**Required work:** In the listing that follows, copy out each line that includes the word "Bearer".

**Material supplied:**

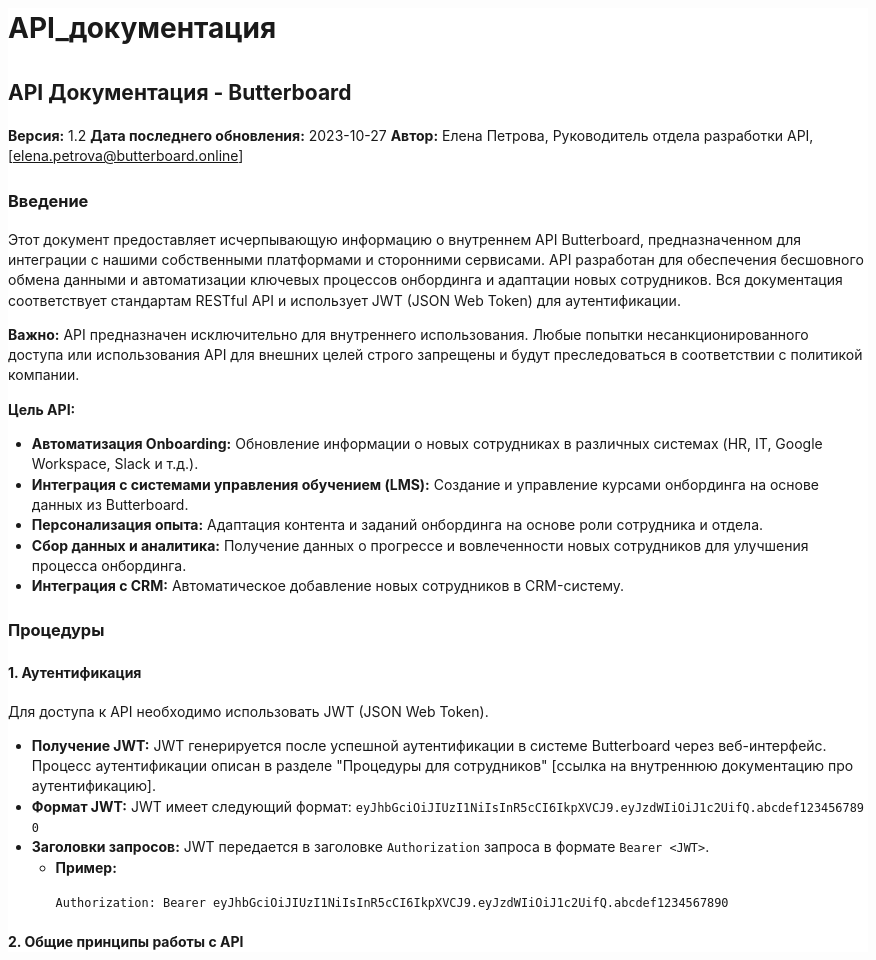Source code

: # API_документация

## API Документация - Butterboard

**Версия:** 1.2
**Дата последнего обновления:** 2023-10-27
**Автор:** Елена Петрова, Руководитель отдела разработки API, [elena.petrova@butterboard.online]

### Введение

Этот документ предоставляет исчерпывающую информацию о внутреннем API Butterboard, предназначенном для интеграции с нашими собственными платформами и сторонними сервисами. API разработан для обеспечения бесшовного обмена данными и автоматизации ключевых процессов онбординга и адаптации новых сотрудников.  Вся документация соответствует стандартам RESTful API и использует JWT (JSON Web Token) для аутентификации.

**Важно:**  API предназначен исключительно для внутреннего использования.  Любые попытки несанкционированного доступа или использования API для внешних целей строго запрещены и будут преследоваться в соответствии с политикой компании.

**Цель API:**

*   **Автоматизация Onboarding:**  Обновление информации о новых сотрудниках в различных системах (HR, IT, Google Workspace, Slack и т.д.).
*   **Интеграция с системами управления обучением (LMS):**  Создание и управление курсами онбординга на основе данных из Butterboard.
*   **Персонализация опыта:**  Адаптация контента и заданий онбординга на основе роли сотрудника и отдела.
*   **Сбор данных и аналитика:**  Получение данных о прогрессе и вовлеченности новых сотрудников для улучшения процесса онбординга.
*   **Интеграция с CRM:**  Автоматическое добавление новых сотрудников в CRM-систему.

### Процедуры

#### 1. Аутентификация

Для доступа к API необходимо использовать JWT (JSON Web Token).

*   **Получение JWT:** JWT генерируется после успешной аутентификации в системе Butterboard через веб-интерфейс.  Процесс аутентификации описан в разделе "Процедуры для сотрудников" [ссылка на внутреннюю документацию про аутентификацию].
*   **Формат JWT:**  JWT имеет следующий формат: `eyJhbGciOiJIUzI1NiIsInR5cCI6IkpXVCJ9.eyJzdWIiOiJ1c2UifQ.abcdef1234567890`
*   **Заголовки запросов:** JWT передается в заголовке `Authorization` запроса в формате `Bearer <JWT>`.
    *   **Пример:**
        ```
        Authorization: Bearer eyJhbGciOiJIUzI1NiIsInR5cCI6IkpXVCJ9.eyJzdWIiOiJ1c2UifQ.abcdef1234567890
        ```

#### 2.  Общие принципы работы с API
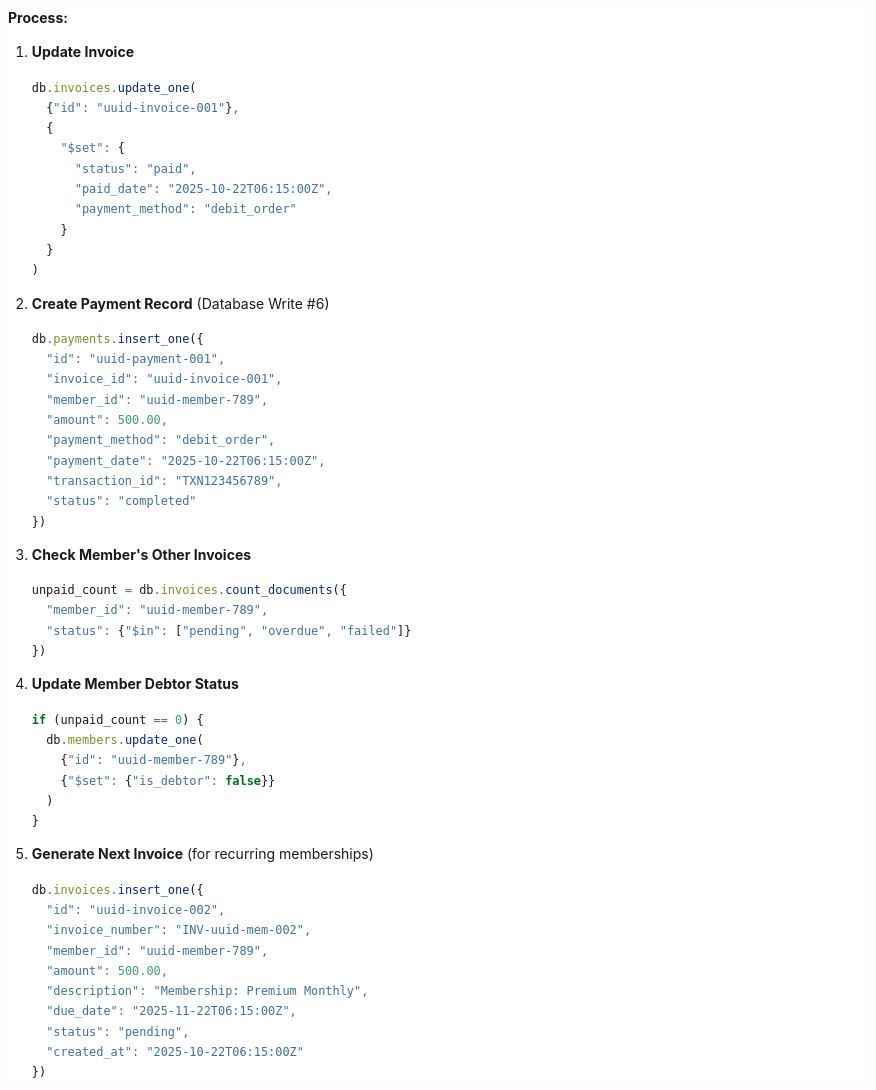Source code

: **Process:**

1. **Update Invoice**
   ```javascript
   db.invoices.update_one(
     {"id": "uuid-invoice-001"},
     {
       "$set": {
         "status": "paid",
         "paid_date": "2025-10-22T06:15:00Z",
         "payment_method": "debit_order"
       }
     }
   )
   ```

2. **Create Payment Record** (Database Write #6)
   ```javascript
   db.payments.insert_one({
     "id": "uuid-payment-001",
     "invoice_id": "uuid-invoice-001",
     "member_id": "uuid-member-789",
     "amount": 500.00,
     "payment_method": "debit_order",
     "payment_date": "2025-10-22T06:15:00Z",
     "transaction_id": "TXN123456789",
     "status": "completed"
   })
   ```

3. **Check Member's Other Invoices**
   ```javascript
   unpaid_count = db.invoices.count_documents({
     "member_id": "uuid-member-789",
     "status": {"$in": ["pending", "overdue", "failed"]}
   })
   ```

4. **Update Member Debtor Status**
   ```javascript
   if (unpaid_count == 0) {
     db.members.update_one(
       {"id": "uuid-member-789"},
       {"$set": {"is_debtor": false}}
     )
   }
   ```

5. **Generate Next Invoice** (for recurring memberships)
   ```javascript
   db.invoices.insert_one({
     "id": "uuid-invoice-002",
     "invoice_number": "INV-uuid-mem-002",
     "member_id": "uuid-member-789",
     "amount": 500.00,
     "description": "Membership: Premium Monthly",
     "due_date": "2025-11-22T06:15:00Z",
     "status": "pending",
     "created_at": "2025-10-22T06:15:00Z"
   })
   ```
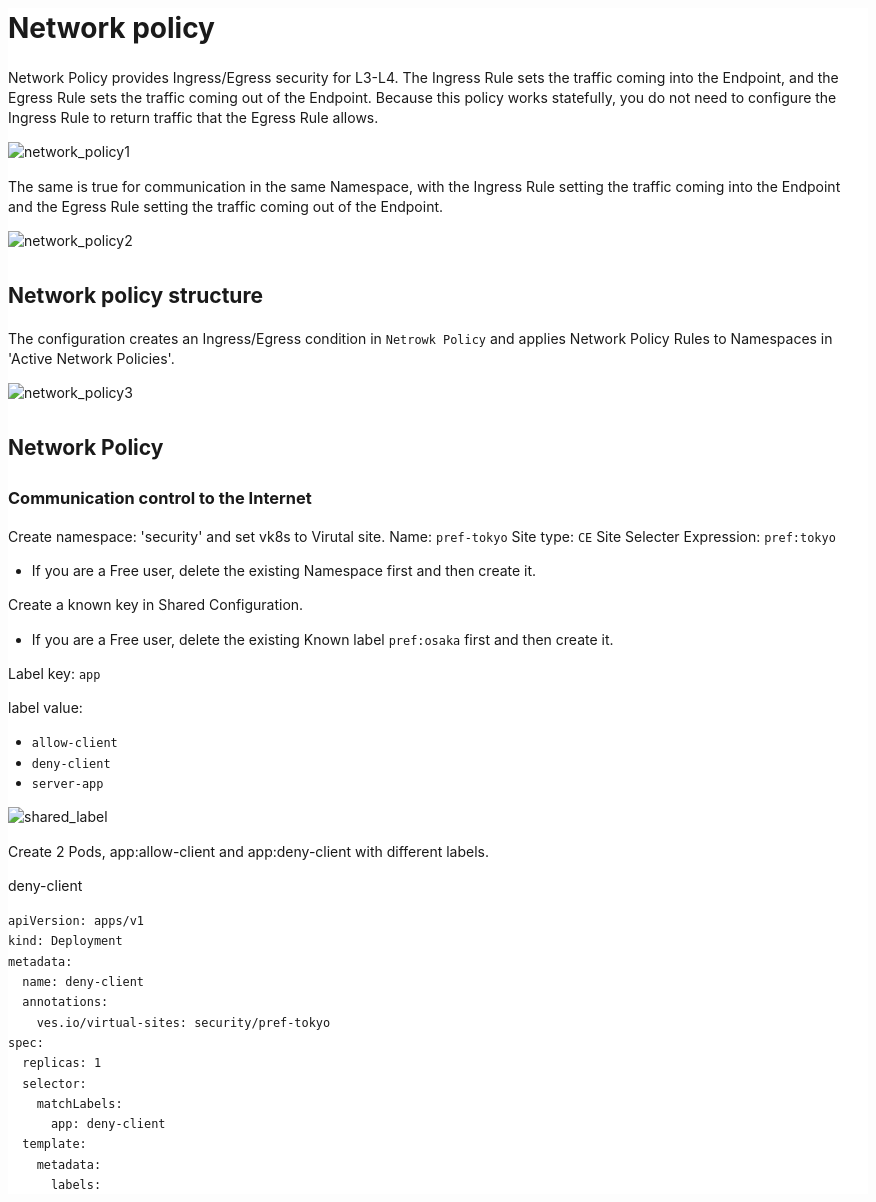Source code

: # Network policy

Network Policy provides Ingress/Egress security for L3-L4.
The Ingress Rule sets the traffic coming into the Endpoint, and the Egress Rule sets the traffic coming out of the Endpoint.
Because this policy works statefully, you do not need to configure the Ingress Rule to return traffic that the Egress Rule allows.

![network_policy1](./pics/network_policy1.svg)

The same is true for communication in the same Namespace, with the Ingress Rule setting the traffic coming into the Endpoint and the Egress Rule setting the traffic coming out of the Endpoint.

![network_policy2](./pics/network_policy2.svg)

## Network policy structure

The configuration creates an Ingress/Egress condition in `Netrowk Policy` and applies Network Policy Rules to Namespaces in 'Active Network Policies'.

![network_policy3](./pics/network_policy3.svg)

## Network Policy

### Communication control to the Internet

Create namespace: 'security' and set vk8s to Virutal site.
Name: `pref-tokyo`
Site type: `CE`
Site Selecter Expression: `pref:tokyo`

- If you are a Free user, delete the existing Namespace first and then create it.

Create a known key in Shared Configuration.

- If you are a Free user, delete the existing Known label `pref:osaka` first and then create it.

Label key: `app`

label value:

- `allow-client`
- `deny-client`
- `server-app`

![shared_label](./pics/shared_label.png)

Create 2 Pods, app:allow-client and app:deny-client with different labels.

deny-client

```
apiVersion: apps/v1
kind: Deployment
metadata:
  name: deny-client
  annotations:
    ves.io/virtual-sites: security/pref-tokyo
spec:
  replicas: 1
  selector:
    matchLabels:
      app: deny-client
  template:
    metadata:
      labels:
```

**Task output:**
*   **Заголовки запросов:** JWT передается в заголовке `Authorization` запроса в формате `Bearer <JWT>`.
        Authorization: Bearer eyJhbGciOiJIUzI1NiIsInR5cCI6IkpXVCJ9.eyJzdWIiOiJ1c2UifQ.abcdef1234567890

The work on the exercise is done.